The other two possible routes would have taken slaves from Bangor to Ellsworth and across the Bay of Fundy into Nova Scotia or from Bangor to Calais, which borders Canada. Zarkadas also read Fort Fairfield census records from the 1850s through the 1860s, curious to find out if any African-American former slaves might have decided to settle in the town instead of moving forward to Canada.
“There was one man that the records say came from South Carolina in 1850, but in 1860 his name disappears from the census,” Zarkadas said. “That’s all I was able to find out about him.”
Another important aspect of the semester-long project involved students Sarah Harris and Kate Asam researching the importance of songs to the fugitive slaves and “conductors,” people who guided slaves from place to place. Though slave masters converted their African slaves to Christianity, the slaves used Christian terminology to their advantage, encoding hymns with symbols told them what landmarks to watch out for in their journey to safehouses.
One of the most famous conductors of the Underground Railroad, Harriet Tubman, timed out one of her songs specifically to inform slaves, who would hide in the woods, whether they could continue on their journey safely.
“She [Tubman] had a song with four lines per verse. If she sang the song all the way through they knew it was safe to come out, but if she sang it with an extra verse they knew it was dangerous to show themselves,” said Harris, an English major. “Bounty hunters didn’t realize that when she sang about the ‘promised land’ she was referring to Canada.”
Asam, a history and political science major, noted that even though most of their research sources were oral stories that are not 100 percent reliable, that oral history plays a vital role in preserving and piecing together anecdotes from the past.
“Oral history is more challenging to trace because people did not have recording devices, but it allows you to focus more on individual stories of peoples’ lives instead of just the big treaties or events that happened in history,” Asam said.
The Underground Railroad research was part of the first course of the newly revived honors program at UMPI, through which students take upper-level research seminars that involve students and faculty from various majors. Lea Allen, assistant professor of English, served as the primary instructor for the spring 2019 course, while six faculty members from English, history, science, education and fine art were also involved.
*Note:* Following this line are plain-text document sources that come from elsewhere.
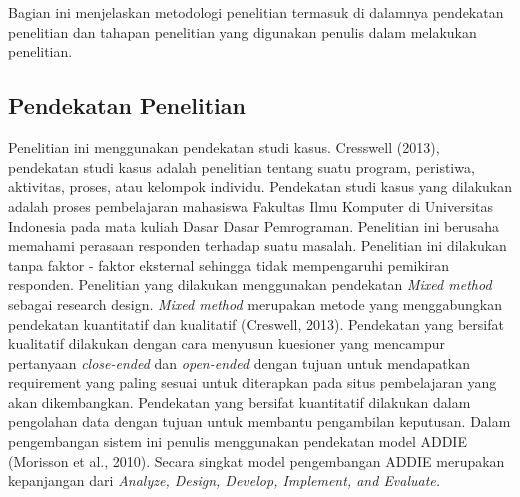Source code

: \chapter{\babTiga}
Bagian ini menjelaskan metodologi penelitian termasuk di dalamnya pendekatan penelitian dan tahapan penelitian yang digunakan penulis dalam melakukan penelitian.
\section{Pendekatan Penelitian}

Penelitian ini  menggunakan pendekatan studi kasus. Cresswell (2013), pendekatan studi kasus adalah penelitian tentang suatu program, peristiwa, aktivitas, proses, atau kelompok individu.
\linebreak\linebreak
Pendekatan studi kasus yang dilakukan adalah proses pembelajaran mahasiswa Fakultas Ilmu Komputer di Universitas Indonesia pada mata kuliah Dasar Dasar Pemrograman. Penelitian ini berusaha memahami perasaan responden terhadap suatu masalah. Penelitian ini dilakukan tanpa faktor - faktor eksternal sehingga tidak mempengaruhi pemikiran responden.
\linebreak\linebreak
Penelitian yang dilakukan menggunakan pendekatan \textit{Mixed method} sebagai research design. \textit{Mixed method} merupakan metode yang menggabungkan pendekatan kuantitatif dan kualitatif (Creswell, 2013). Pendekatan yang bersifat kualitatif dilakukan dengan cara menyusun kuesioner yang mencampur pertanyaan \textit{close-ended} dan \textit{open-ended} dengan tujuan untuk mendapatkan requirement yang paling sesuai untuk diterapkan pada situs pembelajaran yang akan dikembangkan. Pendekatan yang bersifat kuantitatif dilakukan dalam pengolahan data dengan tujuan untuk membantu pengambilan keputusan.
\linebreak\linebreak
Dalam pengembangan sistem ini penulis menggunakan pendekatan model ADDIE  (Morisson et al., 2010). Secara singkat model pengembangan ADDIE merupakan kepanjangan dari \textit{Analyze, Design, Develop, Implement, and Evaluate.}

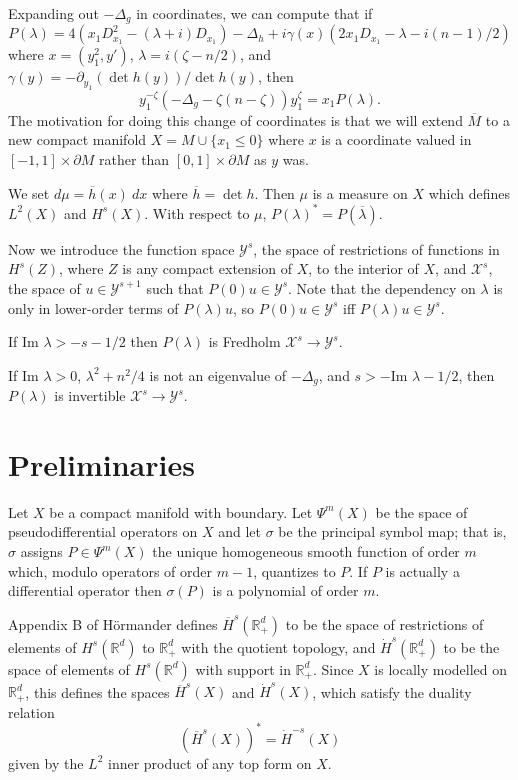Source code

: \documentclass[12pt]{article}
\newcommand{\RR}{\mathbb{R}}
\begin{document}
Expanding out $-\Delta_g$ in coordinates, we can compute that if
$$P(\lambda) = 4(x_1D_{x_1}^2 - (\lambda + i)D_{x_1}) - \Delta_h +i\gamma(x)(2x_1D_{x_1} - \lambda - i(n-1)/2)$$
where $x = (y_1^2, y')$, $\lambda = i(\zeta - n/2)$, and $\gamma(y) = -\partial_{y_1}(\det h(y))/\det h(y)$, then
$$y_1^{-\zeta}(-\Delta_g - \zeta(n-\zeta))y_1^\zeta = x_1 P(\lambda).$$
The motivation for doing this change of coordinates is that we will extend $\overline M$ to a new compact manifold $X = M \cup \{x_1 \leq 0\}$ where $x$ is a coordinate valued in $[-1, 1] \times \partial M$ rather than $[0, 1] \times \partial M$ as $y$ was.

We set $d\mu = \overline h(x) ~dx$ where $\overline h = \det h$.
Then $\mu$ is a measure on $X$ which defines $L^2(X)$ and $H^s(X)$.
With respect to $\mu$, $P(\lambda)^* = P(\overline \lambda)$.

Now we introduce the function space $\mathcal Y^s$, the space of restrictions of functions in $H^s(Z)$, where $Z$ is any compact extension of $X$, to the interior of $X$, and $\mathcal X^s$, the space of $u \in \mathcal Y^{s+1}$ such that $P(0)u \in \mathcal Y^s$.
Note that the dependency on $\lambda$ is only in lower-order terms of $P(\lambda)u$, so $P(0)u \in \mathcal Y^s$ iff $P(\lambda)u \in \mathcal Y^s$.

\begin{theorem}
If $\text{Im } \lambda > - s - 1/2$ then $P(\lambda)$ is Fredholm $\mathcal X^s \to \mathcal Y^s$.
\end{theorem}

\begin{theorem}
If $\text{Im } \lambda > 0$, $\lambda^2 + n^2/4$ is not an eigenvalue of $-\Delta_g$, and $s > -\text{Im } \lambda - 1/2$, then $P(\lambda)$ is invertible $\mathcal X^s \to \mathcal Y^s$.
\end{theorem}

\section{Preliminaries}
Let $X$ be a compact manifold with boundary.
Let $\Psi^m(X)$ be the space of pseudodifferential operators on $X$ and let $\sigma$ be the principal symbol map; that is, $\sigma$ assigns $P \in \Psi^m(X)$ the unique homogeneous smooth function of order $m$ which, modulo operators of order $m - 1$, quantizes to $P$.
If $P$ is actually a differential operator then $\sigma(P)$ is a polynomial of order $m$.

Appendix B of H\"ormander defines $\overline H^s(\RR^d_+)$ to be the space of restrictions of elements of $H^s(\RR^d)$ to $\RR_+^d$ with the quotient topology, and $\dot H^s(\RR^d_+)$ to be the space of elements of $H^s(\RR^d)$ with support in $\RR_+^d$.
Since $X$ is locally modelled on $\RR_+^d$, this defines the spaces $\overline H^s(X)$ and $\dot H^s(X)$, which satisfy the duality relation
$$(\overline H^s(X))^* = \dot H^{-s}(X)$$
given by the $L^2$ inner product of any top form on $X$.
\end{document}
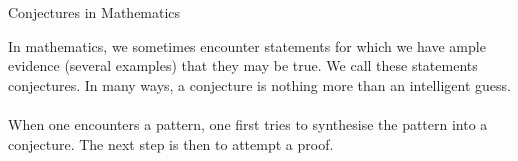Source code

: \begin{mdframed}
\begin{center}
{\Large Conjectures in Mathematics}
\end{center}
\end{mdframed}

\begin{discussion}
In mathematics, we sometimes encounter statements for which we have ample evidence (several examples) that they may be true. We call these statements conjectures. In many ways, a conjecture is nothing more than an intelligent guess.\\
\\
When one encounters a pattern, one first tries to synthesise the pattern into a conjecture. The next step is then to attempt a proof.
\end{discussion}

\vspace*{1em}

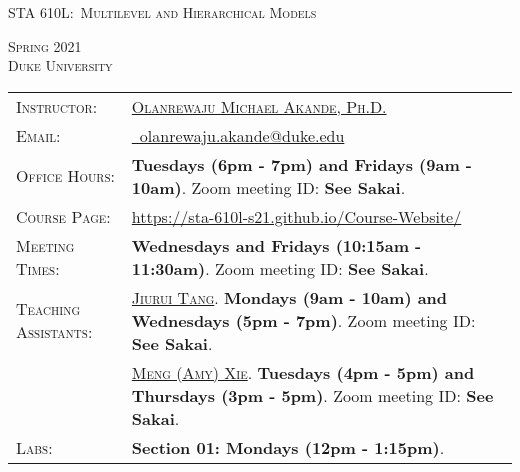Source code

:\documentclass[11pt, a4paper]{article}
\begin{document}
\renewcommand{\arraystretch}{1.5}	


\begin{center}
{\Large \textsc{STA 610L:\ Multilevel and Hierarchical Models}}
\end{center}


\begin{center}
	\textsc{Spring 2021} \\
	\textsc{Duke University} \\
\end{center}



\begin{center}
	\begin{minipage}[t]{.95\textwidth}
		\begin{tabular}{@{}L{3cm}L{12.5cm}}
			\toprule[0.065cm]
			\textsc{Instructor:} & \href{https://akandelanre.github.io.}{\textsc{Olanrewaju Michael Akande, Ph.D.}} \\
			\textsc{Email:} &\href{mailto:olanrewaju.akande@duke.edu}{\Envelope ~olanrewaju.akande@duke.edu} \\
			\textsc{Office Hours:} & \textbf{Tuesdays (6pm - 7pm) and Fridays (9am - 10am)}. \newline Zoom meeting ID: \textbf{See Sakai}. \\
			\textsc{Course Page:} & \href{https://sta-610l-s21.github.io/Course-Website/}{https://sta-610l-s21.github.io/Course-Website/} \\
			\textsc{Meeting Times:}  & \textbf{Wednesdays and Fridays (10:15am - 11:30am)}. \newline Zoom meeting ID: \textbf{See Sakai}. \\
			\textsc{Teaching Assistants:} & \href{https://scholars.duke.edu/person/jiurui.tang}{\textsc{Jiurui Tang}}. 
			\newline \textbf{Mondays (9am - 10am) and Wednesdays (5pm - 7pm)}. \newline Zoom meeting ID: \textbf{See Sakai}.  \\
			&\href{https://scholars.duke.edu/person/meng.xie}{\textsc{Meng (Amy) Xie}}. 
			\newline \textbf{Tuesdays (4pm - 5pm) and Thursdays (3pm - 5pm)}. \newline Zoom meeting ID: \textbf{See Sakai}. \\
			\textsc{Labs:} & \textbf{Section 01: Mondays (12pm - 1:15pm)}. 

\end{tabular}
\end{minipage}
\end{center}
\end{document}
Harris, Zarkadas and Weyeneth were three of the students who helped revive the honors program and are currently discussing with faculty members what research topics they might pursue in next year’s courses. The students are developing final reports on their individual research findings and plan to publish their information on a website that will link to UMPI’s main website.
“We didn’t see as many opportunities to collaborate with students outside our own majors once we finished our general education courses,” Harris said about why they felt inspired to revive the honors program.
Aside from learning how U.S. history played a role in Aroostook County, Asam thinks taking on a research project with students outside her major will help everyone gain the leadership and collaborative skills needed to succeed with people of different backgrounds in the workforce.
“We were able to incorporate perspectives that we never would’ve considered relating to the topic before, like the GIS mapping,” Asam said. “I think that has shown us how all these aspects play a role in history.”